Trust me you don't want a market like this. Bullies with deep pockets will destroy you. Your comment looks like you have never traded outside of Scottrade.



But why do the other market participants panic? It seems like it's their own fault for panicking -- they should stop using the order book to make value judgments.


Does it matter why?

The fact of the matter is that they do panic, and it's not actually useful for market stability. Some might say "too bad so sad, don't be tools". But a market where people can actually trust the intent behind buy/sell orders is going to be better for everyone involved.

The objective isn't to have the least regulation possible, but to try to have the "best" market possible


This is a self-correcting problem. Traders who fall for fake walls lose their capital, and thus influence on the price, to those who do not. The feedback loops and incentives of the market cause it to evolve toward a more price-stable configuration.


I think this happens when a great percentage of participants of an exchange are merely traders, speculators, and bots than actually using the currency for transactions in every day life.

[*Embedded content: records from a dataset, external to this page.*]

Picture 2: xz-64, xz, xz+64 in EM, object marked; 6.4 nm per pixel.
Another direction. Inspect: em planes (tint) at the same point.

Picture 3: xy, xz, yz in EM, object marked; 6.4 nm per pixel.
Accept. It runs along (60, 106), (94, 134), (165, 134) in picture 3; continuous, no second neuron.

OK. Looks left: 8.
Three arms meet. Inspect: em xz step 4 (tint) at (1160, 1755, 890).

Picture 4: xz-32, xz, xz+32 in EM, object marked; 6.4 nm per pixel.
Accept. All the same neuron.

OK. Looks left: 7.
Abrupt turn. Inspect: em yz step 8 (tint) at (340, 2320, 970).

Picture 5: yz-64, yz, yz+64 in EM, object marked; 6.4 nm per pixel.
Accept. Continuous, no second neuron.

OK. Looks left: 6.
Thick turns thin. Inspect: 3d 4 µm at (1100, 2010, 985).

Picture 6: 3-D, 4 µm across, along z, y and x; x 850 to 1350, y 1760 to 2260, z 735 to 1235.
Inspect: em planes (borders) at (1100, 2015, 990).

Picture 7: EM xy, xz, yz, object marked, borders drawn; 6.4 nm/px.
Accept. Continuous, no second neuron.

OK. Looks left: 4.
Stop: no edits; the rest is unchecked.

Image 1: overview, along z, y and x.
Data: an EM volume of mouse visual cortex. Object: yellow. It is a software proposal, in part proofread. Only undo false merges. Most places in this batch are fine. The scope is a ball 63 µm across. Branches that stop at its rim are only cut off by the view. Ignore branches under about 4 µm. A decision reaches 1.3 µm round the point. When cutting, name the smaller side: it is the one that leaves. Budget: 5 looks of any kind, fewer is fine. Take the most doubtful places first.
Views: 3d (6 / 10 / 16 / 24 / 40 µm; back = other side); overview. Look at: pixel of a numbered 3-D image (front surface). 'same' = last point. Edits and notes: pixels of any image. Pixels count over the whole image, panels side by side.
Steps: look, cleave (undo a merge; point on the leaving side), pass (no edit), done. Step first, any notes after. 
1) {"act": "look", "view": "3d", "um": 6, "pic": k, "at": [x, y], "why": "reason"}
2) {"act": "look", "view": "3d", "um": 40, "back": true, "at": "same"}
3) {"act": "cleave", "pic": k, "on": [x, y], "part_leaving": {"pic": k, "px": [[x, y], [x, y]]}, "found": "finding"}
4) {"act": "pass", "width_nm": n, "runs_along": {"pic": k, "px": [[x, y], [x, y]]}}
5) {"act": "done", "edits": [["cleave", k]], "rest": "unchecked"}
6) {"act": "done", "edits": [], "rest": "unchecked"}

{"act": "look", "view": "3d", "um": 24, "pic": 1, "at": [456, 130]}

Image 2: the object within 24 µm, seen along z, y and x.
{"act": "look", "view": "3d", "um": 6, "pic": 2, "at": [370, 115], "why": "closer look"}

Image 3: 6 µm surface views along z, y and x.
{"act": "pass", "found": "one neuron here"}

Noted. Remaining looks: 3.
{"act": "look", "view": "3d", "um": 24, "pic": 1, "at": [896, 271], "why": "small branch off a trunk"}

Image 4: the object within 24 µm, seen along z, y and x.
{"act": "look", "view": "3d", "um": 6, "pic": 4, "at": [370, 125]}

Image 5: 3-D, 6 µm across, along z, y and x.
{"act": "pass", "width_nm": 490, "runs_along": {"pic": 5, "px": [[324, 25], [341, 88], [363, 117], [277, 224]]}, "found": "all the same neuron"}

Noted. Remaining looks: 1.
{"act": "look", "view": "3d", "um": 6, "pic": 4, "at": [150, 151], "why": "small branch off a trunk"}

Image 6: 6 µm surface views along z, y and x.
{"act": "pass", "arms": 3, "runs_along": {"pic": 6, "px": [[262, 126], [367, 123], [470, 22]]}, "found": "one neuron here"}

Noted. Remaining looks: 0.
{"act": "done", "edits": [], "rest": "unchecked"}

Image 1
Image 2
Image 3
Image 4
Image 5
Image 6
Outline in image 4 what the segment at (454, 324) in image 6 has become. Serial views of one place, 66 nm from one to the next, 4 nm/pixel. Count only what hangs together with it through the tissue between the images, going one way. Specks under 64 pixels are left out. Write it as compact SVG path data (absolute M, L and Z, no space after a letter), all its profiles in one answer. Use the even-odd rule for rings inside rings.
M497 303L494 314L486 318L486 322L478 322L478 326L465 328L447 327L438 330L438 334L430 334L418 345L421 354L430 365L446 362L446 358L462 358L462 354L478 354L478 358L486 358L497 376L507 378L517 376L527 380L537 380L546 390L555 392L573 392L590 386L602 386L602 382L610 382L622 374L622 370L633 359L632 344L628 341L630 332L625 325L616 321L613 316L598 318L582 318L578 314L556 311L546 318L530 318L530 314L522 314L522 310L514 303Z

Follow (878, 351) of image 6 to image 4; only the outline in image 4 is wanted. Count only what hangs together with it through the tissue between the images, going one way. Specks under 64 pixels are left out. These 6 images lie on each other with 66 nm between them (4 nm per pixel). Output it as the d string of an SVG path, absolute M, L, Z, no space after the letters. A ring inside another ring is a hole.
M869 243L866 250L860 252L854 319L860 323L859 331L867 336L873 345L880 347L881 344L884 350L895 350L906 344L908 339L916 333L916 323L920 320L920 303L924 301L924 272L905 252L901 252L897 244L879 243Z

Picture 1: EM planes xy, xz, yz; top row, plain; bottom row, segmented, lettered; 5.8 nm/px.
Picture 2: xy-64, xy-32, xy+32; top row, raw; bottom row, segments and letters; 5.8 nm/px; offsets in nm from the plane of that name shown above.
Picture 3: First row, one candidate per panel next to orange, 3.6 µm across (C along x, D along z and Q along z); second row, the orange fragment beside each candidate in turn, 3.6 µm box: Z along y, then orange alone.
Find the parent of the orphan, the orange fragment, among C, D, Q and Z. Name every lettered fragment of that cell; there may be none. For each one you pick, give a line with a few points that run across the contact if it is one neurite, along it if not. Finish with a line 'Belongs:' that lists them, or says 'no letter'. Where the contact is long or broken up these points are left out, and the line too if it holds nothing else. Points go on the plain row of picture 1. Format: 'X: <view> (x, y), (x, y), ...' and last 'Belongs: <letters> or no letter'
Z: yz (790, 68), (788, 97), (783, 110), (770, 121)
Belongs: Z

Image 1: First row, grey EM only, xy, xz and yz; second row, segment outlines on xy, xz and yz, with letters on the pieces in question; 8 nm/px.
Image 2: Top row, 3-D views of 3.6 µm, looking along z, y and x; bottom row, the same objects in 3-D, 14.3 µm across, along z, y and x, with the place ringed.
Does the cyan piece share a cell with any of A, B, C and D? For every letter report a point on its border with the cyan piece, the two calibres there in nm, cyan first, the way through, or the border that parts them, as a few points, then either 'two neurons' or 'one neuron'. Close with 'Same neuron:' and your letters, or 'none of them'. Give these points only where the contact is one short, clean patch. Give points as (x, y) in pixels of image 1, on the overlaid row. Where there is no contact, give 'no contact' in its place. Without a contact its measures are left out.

Isn't this a way to prevent traders from anticipating and profiting from arbitrage opportunities? In some sense, I see this as a sign of a healthy market, no? If traders are looking for signals like average the price of sell orders, they should remove outliers like this, or not do arbitrage.


Bullies with deep pockets can attempt to destroy a market, but value investors with sensible limit-buy orders tend to get paid.

(Accurately valuing bitcoin is fraught with risk, but a limit-buy at $1000 today is likely to be a net win. Let the bully sell, and let the limit order soak it up.)